PSTAT 100: Lecture 21

An Very Brief Introduction to Causal Inference

Ethan P. Marzban

Department of Statistics and Applied Probability; UCSB

Summer Session A, 2025

\[ \newcommand\R{\mathbb{R}} \newcommand{\N}{\mathbb{N}} \newcommand{\E}{\mathbb{E}} \newcommand{\Prob}{\mathbb{P}} \newcommand{\F}{\mathcal{F}} \newcommand{\1}{1\!\!1} \newcommand{\comp}[1]{#1^{\complement}} \newcommand{\Var}{\mathrm{Var}} \newcommand{\SD}{\mathrm{SD}} \newcommand{\vect}[1]{\vec{\boldsymbol{#1}}} \newcommand{\tvect}[1]{\vec{\boldsymbol{#1}}^{\mathsf{T}}} \newcommand{\hvect}[1]{\widehat{\boldsymbol{#1}}} \newcommand{\mat}[1]{\mathbf{#1}} \newcommand{\tmat}[1]{\mathbf{#1}^{\mathsf{T}}} \newcommand{\Cov}{\mathrm{Cov}} \DeclareMathOperator*{\argmin}{\mathrm{arg} \ \min} \newcommand{\iid}{\stackrel{\mathrm{i.i.d.}}{\sim}} \]

UC Berkeley Admissions

  • In the 1970’s, UC Berkeley conducted an observational study to determine whether or not there was gender bias in the graduate student admittance practices at the university.

    • A disclaimer: at the time, “gender” was treated as a binary variable with values male and female. I would like to also acknowledge that we now recognize that there are a great deal many more genders than simply “male” and “female”.
  • Overall, the survey included 8,422 men and 4,321 women.

  • Of the men 44% were admitted; of the women only 35% were admitted.

    • This difference was also deemed statistically significant.
  • So, on the surface, it does appear as though women are being disproportionately denied entry.

UC Berkeley Admissions

  • But, something puzzling happens when we take a look at the data after grouping by major:
Men Women
Major Num. Applicants % Admitted Num. Applicants % Admitted
A 825 62 108 82
B 560 63 25 68
C 325 37 593 34
D 417 33 375 35
E 191 28 393 24
F 373 6 341 7

UC Berkeley Admissions

  • Nearly none of the majors on their own display this bias against women.

    • In fact, in Major A there almost appears to be a bias against men
  • So, what’s going on? How can it be that none of the majors individually display a discrimination against women, but overall they display discrimination against women?

  • The answer lies in how difficult each major was to get into.

  • For instance, Major A appears to have an overall 64% acceptance rate, whereas Major E appears to have an overall 53.62% acceptance rate.

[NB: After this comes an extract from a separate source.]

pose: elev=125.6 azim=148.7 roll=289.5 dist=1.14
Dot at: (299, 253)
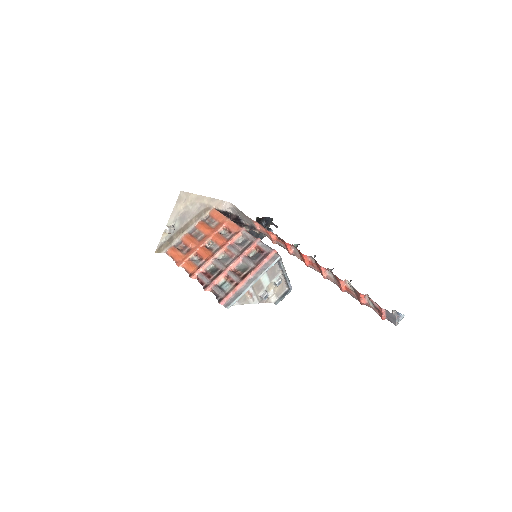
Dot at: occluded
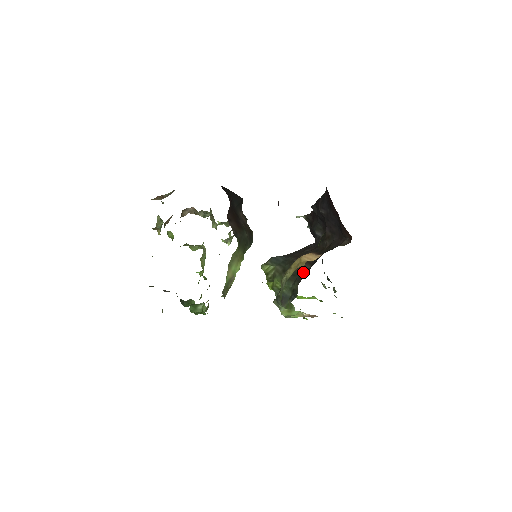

    • Major A seems to be harder to get into than, say, Major E.
    • Majors A and B are easier to get into than majors C through F.

UC Berkeley Admissions

  • Indeed, if we look at the Num. Applicants column within each gender, we see that, on the aggregate, men were applying to easier majors!

    • Over half of men applied to Majors A and B (the “easy” majors): \[\frac{825 + 560}{825 + 560 + 325 + 417 + 191 + 373} \approx 51.5\% \] whereas nearly 90% of women applied to Majors C through F (the “hard” majors): \[ \frac{593 + 375 + 393 + 341}{108 + 25 + 593 + 375 + 393 + 341} \approx 92.8 \]
  • In other words, difficulty of major was a confounding variable that influenced the acceptance rates.

UC Berkeley Admissions

  • After controlling for this variable, it was actually found that there was no significant difference in admittance rates between men and women.

  • As an aside, this relates to what is known as Simpson’s Paradox, a well-documented statistical phenomenon in which relationships between percentages in subgroups can sometimes be reversed after the subgroups are aggregated.

  • But, for now, I use this example as a way to re-introduce us to the notion of confounding variables.

  • Intuitively, we can think of a confounding variable as a variable that affects a relationship of interest, but that is not explicitly modeled or controlled for.

  • This is a pretty vague definition; we’ll revisit the notion of confounding in a few slides, once we’ve gotten a bit of basics under our belt.

Causal Inference

Causality

  • We consider an outcome (or response) variable, which we denote by Y.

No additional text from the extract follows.